One thing Jubb is very proud of and sets us apart from the competition is the access clients and new enquiries have to our directors. They are not in their ivory towers protected by gatekeepers but their details are on our website and you are encouraged to pick up the phone or email them directly if you have a question about the sector they lead.

In this vein, we are running a spotlight on our directors, their careers and where their passion truly lies when it comes to the work they do.

Rob Harrhy, MD, is leading from the front and is the first to step into the spotlight and tells us about some of his favourite projects, both Jubb’s and structures worldwide.

What is your Engineering speciality?

I guess my sweet spot is in leading the regeneration of brownfield land – taking old assets and enabling them for re-development into something to suit current day needs.  This work needs us to use the full suite of skills that “old school” civil engineers like me can offer – not just technical (although land of this nature is demanding across a range of disciplines) but also with a planning and commercial focus.

When I started my career the Engineer was the client’s critical friend; to help him achieve his aspirations for the project. Regeneration projects still have a place for that all-encompassing role, which is what I enjoy the most.

What are your favourite projects or the ones you are most proud of and why?
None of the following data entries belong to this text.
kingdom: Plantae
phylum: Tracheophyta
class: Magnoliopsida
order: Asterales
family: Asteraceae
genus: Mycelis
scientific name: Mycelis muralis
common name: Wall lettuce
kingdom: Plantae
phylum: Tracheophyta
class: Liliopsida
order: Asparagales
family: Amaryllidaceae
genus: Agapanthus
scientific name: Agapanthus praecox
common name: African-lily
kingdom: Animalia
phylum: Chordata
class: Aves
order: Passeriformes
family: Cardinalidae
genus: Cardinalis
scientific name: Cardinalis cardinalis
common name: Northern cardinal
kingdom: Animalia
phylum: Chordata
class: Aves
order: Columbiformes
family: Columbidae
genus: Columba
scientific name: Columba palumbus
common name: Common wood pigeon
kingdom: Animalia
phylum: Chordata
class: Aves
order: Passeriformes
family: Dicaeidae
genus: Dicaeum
My favourite Jubb project is Butts Bridge at Alton.  A challenging project technically to replace a Victorian brick arch railway bridge as part of a wider scheme of highway extensions and enhancements.  For me, it showcased the entire range of our services which had input from every discipline and office within the business.  

Cross party teamwork has been a big theme for me since joining the business in 2013 and it was great to see that culture in action.  But more than that, our clients Harvington Properties and Homes England, were a pleasure to work with giving support, advice and challenge in a fair handed way which made the project a pleasure to work on.

I have also been fortunate to have led the re-development of the former Royal Naval Air Station at Osprey Quay in Portland, culminating in the delivery of the Olympic Sailing venue for the 2012 Games.  It is a fascinating site in a beautiful environmental setting. This has been a twenty year project for me leading the transformation of the site for SWRDA/HCA/Homes England into a vibrant mixed use development through the delivery of major new infrastructure and flood defences.  My connection with the site started during my time at WYG but continues today supporting The Land Trust to manage the estate and new developers who continue to invest in the site.

What is your favourite structure worldwide?

The Millau Viaduct for a few reasons. Firstly, it’s an amazing and beautiful structure but I also like that its design was engineering led in a country that truly recognises and protects the status of the Engineer.  On the sentimental side, a long time ago my wife worked as a teacher in Millau and I remember visiting the town long before the bridge was built before going back a few years ago to check out the bridge and to see how the town has changed post viaduct.